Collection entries
★ ★ ★ ★ ★
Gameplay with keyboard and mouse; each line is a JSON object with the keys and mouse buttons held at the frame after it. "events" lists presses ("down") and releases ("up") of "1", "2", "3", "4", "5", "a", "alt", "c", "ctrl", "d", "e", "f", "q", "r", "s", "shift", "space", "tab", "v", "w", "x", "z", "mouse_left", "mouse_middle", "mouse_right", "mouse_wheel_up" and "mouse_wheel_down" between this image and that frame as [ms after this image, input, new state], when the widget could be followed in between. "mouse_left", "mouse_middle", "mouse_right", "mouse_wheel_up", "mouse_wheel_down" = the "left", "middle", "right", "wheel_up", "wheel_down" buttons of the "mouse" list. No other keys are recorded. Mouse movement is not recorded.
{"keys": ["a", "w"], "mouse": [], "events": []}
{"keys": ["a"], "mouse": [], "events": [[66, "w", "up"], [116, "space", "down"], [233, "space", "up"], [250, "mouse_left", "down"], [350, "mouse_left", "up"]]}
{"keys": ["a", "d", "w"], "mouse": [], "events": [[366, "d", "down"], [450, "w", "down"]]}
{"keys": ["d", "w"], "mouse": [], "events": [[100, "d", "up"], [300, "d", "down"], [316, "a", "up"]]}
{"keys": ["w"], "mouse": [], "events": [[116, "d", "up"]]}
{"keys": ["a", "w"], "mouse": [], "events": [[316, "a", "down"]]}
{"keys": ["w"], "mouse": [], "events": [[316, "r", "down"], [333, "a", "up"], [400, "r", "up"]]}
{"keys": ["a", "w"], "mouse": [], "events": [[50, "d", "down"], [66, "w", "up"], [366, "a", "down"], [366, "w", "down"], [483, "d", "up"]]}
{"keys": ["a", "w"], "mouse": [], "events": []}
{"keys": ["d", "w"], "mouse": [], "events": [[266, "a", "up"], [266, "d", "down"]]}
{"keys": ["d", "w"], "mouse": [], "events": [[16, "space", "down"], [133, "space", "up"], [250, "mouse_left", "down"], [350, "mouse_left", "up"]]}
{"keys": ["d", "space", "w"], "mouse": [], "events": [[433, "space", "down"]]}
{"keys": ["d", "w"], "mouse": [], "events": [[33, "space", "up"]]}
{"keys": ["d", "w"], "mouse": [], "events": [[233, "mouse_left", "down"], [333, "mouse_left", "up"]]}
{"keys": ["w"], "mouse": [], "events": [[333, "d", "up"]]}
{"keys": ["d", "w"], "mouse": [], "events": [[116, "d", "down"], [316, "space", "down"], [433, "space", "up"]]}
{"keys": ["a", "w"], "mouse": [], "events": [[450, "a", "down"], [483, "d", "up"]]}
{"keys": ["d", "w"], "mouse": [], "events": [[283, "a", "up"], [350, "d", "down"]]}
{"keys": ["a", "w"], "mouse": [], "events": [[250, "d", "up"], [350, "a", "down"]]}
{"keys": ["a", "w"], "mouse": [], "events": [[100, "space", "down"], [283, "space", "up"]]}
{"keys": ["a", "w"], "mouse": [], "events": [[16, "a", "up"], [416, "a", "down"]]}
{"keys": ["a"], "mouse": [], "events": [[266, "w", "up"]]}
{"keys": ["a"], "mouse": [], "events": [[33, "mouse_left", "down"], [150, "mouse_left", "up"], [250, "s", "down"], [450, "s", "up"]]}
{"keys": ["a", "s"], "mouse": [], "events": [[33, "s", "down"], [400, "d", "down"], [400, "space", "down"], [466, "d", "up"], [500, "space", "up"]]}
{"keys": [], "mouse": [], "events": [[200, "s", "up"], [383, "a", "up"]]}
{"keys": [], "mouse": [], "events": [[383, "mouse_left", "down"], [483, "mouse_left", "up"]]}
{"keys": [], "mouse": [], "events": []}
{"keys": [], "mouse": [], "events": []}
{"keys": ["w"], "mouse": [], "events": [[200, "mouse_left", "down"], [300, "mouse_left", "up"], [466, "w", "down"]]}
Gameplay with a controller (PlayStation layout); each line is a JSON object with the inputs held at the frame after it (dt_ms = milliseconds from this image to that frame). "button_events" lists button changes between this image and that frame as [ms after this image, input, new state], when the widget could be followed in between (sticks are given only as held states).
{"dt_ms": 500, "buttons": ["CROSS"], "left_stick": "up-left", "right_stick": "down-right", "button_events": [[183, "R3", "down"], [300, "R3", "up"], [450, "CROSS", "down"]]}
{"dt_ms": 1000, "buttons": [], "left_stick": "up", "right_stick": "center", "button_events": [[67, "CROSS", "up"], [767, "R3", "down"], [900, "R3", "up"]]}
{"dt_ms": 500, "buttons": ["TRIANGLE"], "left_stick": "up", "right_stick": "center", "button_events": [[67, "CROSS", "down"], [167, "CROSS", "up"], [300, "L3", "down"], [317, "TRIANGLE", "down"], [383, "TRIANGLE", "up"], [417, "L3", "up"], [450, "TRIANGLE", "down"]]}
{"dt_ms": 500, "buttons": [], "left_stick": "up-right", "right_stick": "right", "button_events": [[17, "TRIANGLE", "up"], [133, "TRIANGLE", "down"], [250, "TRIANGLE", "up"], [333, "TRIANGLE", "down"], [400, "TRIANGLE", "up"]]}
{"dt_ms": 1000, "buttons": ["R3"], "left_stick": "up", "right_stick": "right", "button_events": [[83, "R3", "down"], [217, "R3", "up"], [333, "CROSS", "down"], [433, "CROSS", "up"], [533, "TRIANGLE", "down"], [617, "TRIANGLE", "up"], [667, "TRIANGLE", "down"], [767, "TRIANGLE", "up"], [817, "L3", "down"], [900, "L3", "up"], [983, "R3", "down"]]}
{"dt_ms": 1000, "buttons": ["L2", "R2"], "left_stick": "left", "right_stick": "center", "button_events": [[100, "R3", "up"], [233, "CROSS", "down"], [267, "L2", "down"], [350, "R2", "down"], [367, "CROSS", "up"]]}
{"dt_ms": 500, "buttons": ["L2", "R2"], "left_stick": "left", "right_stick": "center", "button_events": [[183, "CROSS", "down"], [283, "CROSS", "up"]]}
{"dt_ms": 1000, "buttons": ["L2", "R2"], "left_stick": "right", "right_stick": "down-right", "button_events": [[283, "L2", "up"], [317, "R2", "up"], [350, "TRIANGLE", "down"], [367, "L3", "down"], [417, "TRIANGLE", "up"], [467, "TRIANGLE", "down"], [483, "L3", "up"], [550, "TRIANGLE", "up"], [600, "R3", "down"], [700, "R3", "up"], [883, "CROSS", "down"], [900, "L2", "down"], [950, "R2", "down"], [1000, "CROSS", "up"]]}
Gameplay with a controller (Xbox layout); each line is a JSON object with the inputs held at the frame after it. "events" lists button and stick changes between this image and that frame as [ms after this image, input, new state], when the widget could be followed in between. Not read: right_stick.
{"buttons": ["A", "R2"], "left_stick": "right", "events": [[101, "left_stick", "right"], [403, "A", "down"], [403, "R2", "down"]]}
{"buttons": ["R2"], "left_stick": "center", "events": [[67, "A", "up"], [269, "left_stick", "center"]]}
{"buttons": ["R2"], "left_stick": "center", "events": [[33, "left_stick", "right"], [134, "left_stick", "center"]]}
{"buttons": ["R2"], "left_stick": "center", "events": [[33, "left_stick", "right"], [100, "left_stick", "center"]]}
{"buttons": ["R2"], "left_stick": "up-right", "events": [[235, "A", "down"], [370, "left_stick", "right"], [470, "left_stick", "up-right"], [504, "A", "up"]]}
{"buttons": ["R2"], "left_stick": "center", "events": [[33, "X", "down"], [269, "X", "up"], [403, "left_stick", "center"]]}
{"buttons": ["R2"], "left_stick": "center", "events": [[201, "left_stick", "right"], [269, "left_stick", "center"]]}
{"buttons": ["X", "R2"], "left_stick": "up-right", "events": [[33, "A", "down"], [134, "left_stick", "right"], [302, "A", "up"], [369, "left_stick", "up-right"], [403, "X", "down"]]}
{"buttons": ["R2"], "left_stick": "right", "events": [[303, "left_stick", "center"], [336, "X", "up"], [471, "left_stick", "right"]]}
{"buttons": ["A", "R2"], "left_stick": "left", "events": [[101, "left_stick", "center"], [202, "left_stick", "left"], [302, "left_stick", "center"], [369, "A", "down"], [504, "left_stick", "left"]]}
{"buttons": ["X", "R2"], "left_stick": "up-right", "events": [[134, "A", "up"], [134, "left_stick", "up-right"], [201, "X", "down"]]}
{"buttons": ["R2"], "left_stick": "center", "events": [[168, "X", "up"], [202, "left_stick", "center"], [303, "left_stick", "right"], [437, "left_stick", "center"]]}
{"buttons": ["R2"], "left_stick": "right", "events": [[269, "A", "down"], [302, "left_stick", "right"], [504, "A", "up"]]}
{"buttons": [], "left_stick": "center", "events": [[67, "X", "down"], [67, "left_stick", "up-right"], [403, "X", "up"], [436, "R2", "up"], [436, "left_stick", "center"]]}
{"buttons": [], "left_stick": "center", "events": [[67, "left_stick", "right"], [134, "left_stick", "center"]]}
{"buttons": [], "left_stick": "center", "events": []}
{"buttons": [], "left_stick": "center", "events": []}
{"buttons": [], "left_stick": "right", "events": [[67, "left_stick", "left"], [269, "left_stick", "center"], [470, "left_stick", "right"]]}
★ ★ ★ ★ ★
## Exercise aim
Say, as a bare number, how many lines of the data hold the string "JSON".

## Written answer
3